The issue of “travel nurses” has been controversial in the places where Canadian Health Labs has contracts, with the Newfoundland and Labrador health minister reportedly saying he “can’t wait to get rid of the contracts” in his province, but there aren’t enough health-care workers available without them.
It’s not only a Newfoundland problem: a tight labour market and an aging population have caused health-care human resource shortages across the country. In Ontario, it’s meant the closure of emergency rooms and understaffing in long-term care.
Harden, the Ottawa MPP, blames the Ford government: staffing agencies are finding it easy to recruit in Ontario because the province has kept their wages low with its wage-cap legislation known as Bill 124.
“We know this particular firm has recruited as many 500 nurses and PSWs, and these are people being taken out of our hospitals, out of our long-term care homes and put elsewhere,” he said. “It’s making the staffing crisis worse.”
The opposition and others, including not-for-profit long-term care home operators, have called on the government to put guardrails on health-care staffing agencies that operate in Ontario but so far the government has declined, citing the need for agencies to fill shifts and the freedom for workers to work as they choose.
Health Minister Sylvia Jones made that argument when she addressed the NDP in question period.
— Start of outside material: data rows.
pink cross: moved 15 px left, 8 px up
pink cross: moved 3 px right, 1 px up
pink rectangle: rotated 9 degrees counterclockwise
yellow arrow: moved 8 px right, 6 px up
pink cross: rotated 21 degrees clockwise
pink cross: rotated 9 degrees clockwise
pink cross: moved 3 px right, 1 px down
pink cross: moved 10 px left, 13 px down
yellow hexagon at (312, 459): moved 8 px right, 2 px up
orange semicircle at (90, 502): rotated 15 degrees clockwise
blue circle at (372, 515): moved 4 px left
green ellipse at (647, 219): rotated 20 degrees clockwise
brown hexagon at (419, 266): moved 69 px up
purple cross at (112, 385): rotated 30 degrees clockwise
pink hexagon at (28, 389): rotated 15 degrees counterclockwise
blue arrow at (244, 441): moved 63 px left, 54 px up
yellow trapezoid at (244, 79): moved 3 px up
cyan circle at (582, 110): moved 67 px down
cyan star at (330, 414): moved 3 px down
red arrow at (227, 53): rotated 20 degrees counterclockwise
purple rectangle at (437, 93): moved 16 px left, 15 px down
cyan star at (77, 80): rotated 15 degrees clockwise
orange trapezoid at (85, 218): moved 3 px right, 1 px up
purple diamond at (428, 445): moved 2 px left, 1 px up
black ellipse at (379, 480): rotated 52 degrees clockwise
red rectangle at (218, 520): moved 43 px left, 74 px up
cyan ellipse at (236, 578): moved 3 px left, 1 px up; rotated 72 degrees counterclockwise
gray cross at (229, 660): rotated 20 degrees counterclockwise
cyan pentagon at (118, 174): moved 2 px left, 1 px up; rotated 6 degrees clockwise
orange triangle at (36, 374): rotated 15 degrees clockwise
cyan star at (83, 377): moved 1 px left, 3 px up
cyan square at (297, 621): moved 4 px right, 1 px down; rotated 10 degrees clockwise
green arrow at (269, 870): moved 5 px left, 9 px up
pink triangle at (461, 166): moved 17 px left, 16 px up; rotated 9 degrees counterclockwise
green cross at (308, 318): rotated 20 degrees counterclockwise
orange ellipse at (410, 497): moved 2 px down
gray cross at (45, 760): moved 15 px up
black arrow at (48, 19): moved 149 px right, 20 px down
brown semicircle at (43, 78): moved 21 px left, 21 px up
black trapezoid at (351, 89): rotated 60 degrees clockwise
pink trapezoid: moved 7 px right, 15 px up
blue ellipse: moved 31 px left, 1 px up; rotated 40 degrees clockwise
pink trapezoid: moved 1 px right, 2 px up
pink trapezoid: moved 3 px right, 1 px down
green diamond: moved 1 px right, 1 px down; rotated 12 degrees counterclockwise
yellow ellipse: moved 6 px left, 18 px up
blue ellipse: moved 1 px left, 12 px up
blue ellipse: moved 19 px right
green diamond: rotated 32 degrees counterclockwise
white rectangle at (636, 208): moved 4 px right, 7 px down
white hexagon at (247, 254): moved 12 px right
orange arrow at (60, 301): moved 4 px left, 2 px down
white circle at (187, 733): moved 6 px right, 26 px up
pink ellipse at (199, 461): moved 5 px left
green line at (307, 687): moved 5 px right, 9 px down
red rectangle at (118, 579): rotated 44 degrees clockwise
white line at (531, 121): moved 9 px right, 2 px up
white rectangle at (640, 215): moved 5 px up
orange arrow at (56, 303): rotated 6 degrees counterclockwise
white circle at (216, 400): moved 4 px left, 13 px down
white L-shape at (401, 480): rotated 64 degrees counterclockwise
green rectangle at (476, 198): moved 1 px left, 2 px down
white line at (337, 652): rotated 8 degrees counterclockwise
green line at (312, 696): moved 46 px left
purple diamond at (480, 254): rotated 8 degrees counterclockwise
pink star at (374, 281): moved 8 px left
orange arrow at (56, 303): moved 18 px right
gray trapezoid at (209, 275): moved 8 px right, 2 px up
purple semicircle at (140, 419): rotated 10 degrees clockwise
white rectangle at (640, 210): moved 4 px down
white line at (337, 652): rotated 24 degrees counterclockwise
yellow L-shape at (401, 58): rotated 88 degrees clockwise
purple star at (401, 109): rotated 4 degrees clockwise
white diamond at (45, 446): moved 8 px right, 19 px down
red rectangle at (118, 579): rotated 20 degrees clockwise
“I just need some confirmation from the member opposite,” she said in reply to Harden. “He is suggesting that registered nurses in the province of Ontario should not have a choice in where they work? Or in which areas they work?”
She went on to speak about her government’s efforts to expand the health-care workforce in Ontario, including by recruiting internationally educated practitioners and launching the Learn and Stay program.
Harden told The Trillium he was also concerned about the influence companies such as Canadian Health Labs have on the Ford government, noting that it retained former PC MPP Christina Mitas, who now works for Upstream Strategy Group, as a lobbyist. Harden also noted that of the firm’s principals is Michael Diamond, who managed Doug Ford’s 2018 leadership campaign, helped run the PCs’ last two election campaigns, and is currently president of the PC party.
Overall, Harden said he’d like to see the money that goes to corporate consultants and lobbyists go to “burned-out front-line workers who should be paid what they deserve.”